Gromov-Wasserstein 示例

这个例子旨在展示如何在POT中使用Gromov-Wasserstein距离计算。我们首先比较3个求解器，以估计基于条件梯度[24]或Sinkhorn投影[12, 51]的距离。然后我们比较2个随机求解器，以估计具有更低数值成本[33]的距离。

[12] Gabriel Peyré, Marco Cuturi 和 Justin Solomon (2016)， “Gromov-Wasserstein 平均核和距离矩阵”。国际机器学习会议 (ICML)。

[24] Vayer Titouan, Chapel Laetitia, Flamary Rémi, Tavenard Romain 和 Courty Nicolas “适用于图的结构化数据的最优运输” 国际机器学习会议 (ICML). 2019.

[33] Kerdoncuff T., Emonet R., Marc S. “采样的Gromov Wasserstein”，机器学习期刊 (MJL)，2021.

[51] Xu, H., Luo, D., Zha, H., & Duke, L. C. (2019). “Gromov-wasserstein学习用于图匹配和节点嵌入”。在国际机器学习大会（ICML），2019。

# Author: Erwan Vautier <erwan.vautier@gmail.com>
#         Nicolas Courty <ncourty@irisa.fr>
#         Cédric Vincent-Cuaz <cedvincentcuaz@gmail.com>
#         Tanguy Kerdoncuff <tanguy.kerdoncuff@laposte.net>
#
# License: MIT License

# sphinx_gallery_thumbnail_number = 1

import scipy as sp
import numpy as np
import matplotlib.pylab as pl
from mpl_toolkits.mplot3d import Axes3D  # noqa
import ot

样本两个高斯分布（2D 和 3D）

Gromov-Wasserstein 距离允许计算不属于同一度量空间的样本之间的距离。为了演示的目的，我们在 2 维和 3 维空间中采样两个高斯分布。

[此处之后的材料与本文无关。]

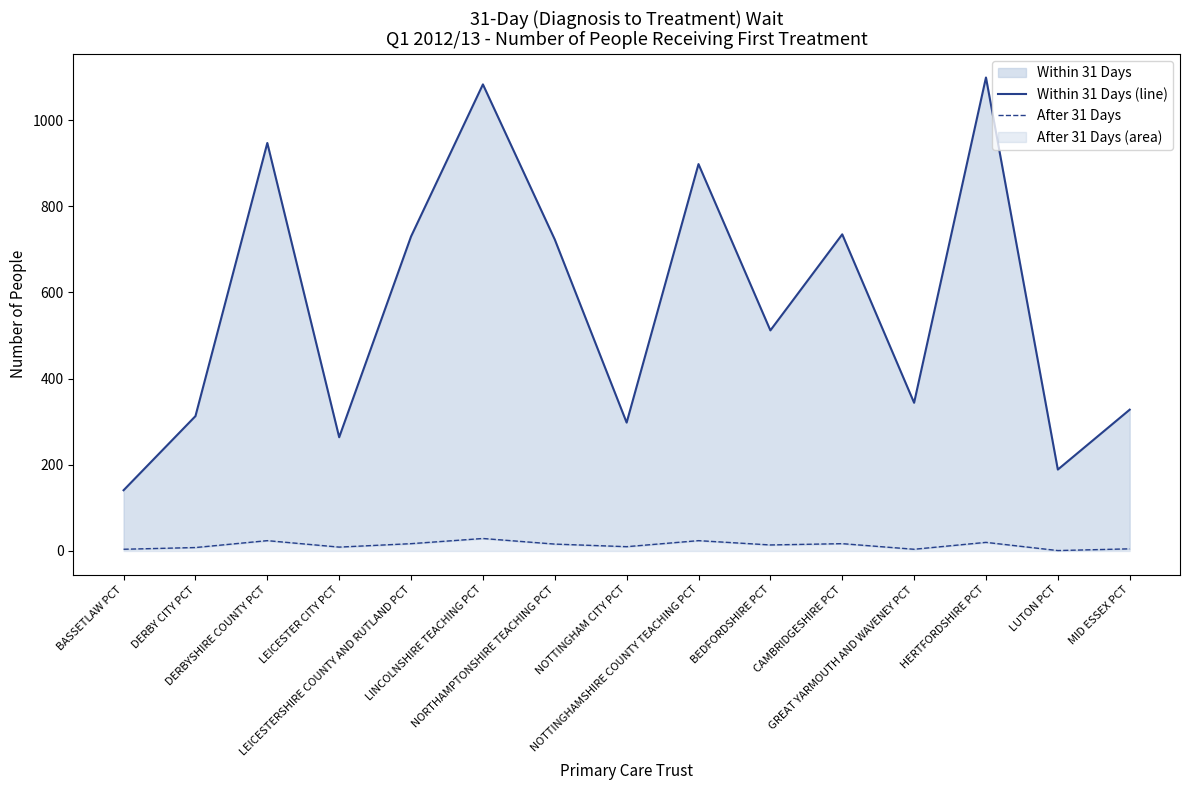

Reading right to left, transcribe all the data shown in this chart.

Within 31 Days (line): 328	189	1099	344	735	512	898	298	723	1083	730	264	947	313	141
After 31 Days: 5	1	20	4	17	14	24	10	16	29	17	9	24	8	4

n_samples = 30  # nb samples

mu_s = np.array([0, 0])
cov_s = np.array([[1, 0], [0, 1]])

mu_t = np.array([4, 4, 4])
cov_t = np.array([[1, 0, 0], [0, 1, 0], [0, 0, 1]])

np.random.seed(0)
xs = ot.datasets.make_2D_samples_gauss(n_samples, mu_s, cov_s)
P = sp.linalg.sqrtm(cov_t)
xt = np.random.randn(n_samples, 3).dot(P) + mu_t

绘制分布

fig = pl.figure(1)
ax1 = fig.add_subplot(121)
ax1.plot(xs[:, 0], xs[:, 1], "+b", label="Source samples")
ax2 = fig.add_subplot(122, projection="3d")
ax2.scatter(xt[:, 0], xt[:, 1], xt[:, 2], color="r")
pl.show()

计算距离核，规范化它们，然后显示

C1 = sp.spatial.distance.cdist(xs, xs)
C2 = sp.spatial.distance.cdist(xt, xt)

C1 /= C1.max()
C2 /= C2.max()

pl.figure(2)
pl.subplot(121)
pl.imshow(C1)
pl.title("C1")

pl.subplot(122)
pl.imshow(C2)
pl.title("C2")

pl.show()

计算Gromov-Wasserstein计划和距离

p = ot.unif(n_samples)
q = ot.unif(n_samples)

# Conditional Gradient algorithm
gw0, log0 = ot.gromov.gromov_wasserstein(
    C1, C2, p, q, "square_loss", verbose=True, log=True
)

# Proximal Point algorithm with Kullback-Leibler as proximal operator
gw, log = ot.gromov.entropic_gromov_wasserstein(
    C1, C2, p, q, "square_loss", epsilon=5e-4, solver="PPA", log=True, verbose=True
)

# Projected Gradient algorithm with entropic regularization
gwe, loge = ot.gromov.entropic_gromov_wasserstein(
    C1, C2, p, q, "square_loss", epsilon=5e-4, solver="PGD", log=True, verbose=True
)

print(
    "Gromov-Wasserstein distance estimated with Conditional Gradient solver: "
    + str(log0["gw_dist"])
)
print(
    "Gromov-Wasserstein distance estimated with Proximal Point solver: "
    + str(log["gw_dist"])
)
print(
    "Entropic Gromov-Wasserstein distance estimated with Projected Gradient solver: "
    + str(loge["gw_dist"])
)

# compute OT sparsity level
gw0_sparsity = 100 * (gw0 == 0.0).astype(np.float64).sum() / (n_samples**2)
gw_sparsity = 100 * (gw == 0.0).astype(np.float64).sum() / (n_samples**2)
gwe_sparsity = 100 * (gwe == 0.0).astype(np.float64).sum() / (n_samples**2)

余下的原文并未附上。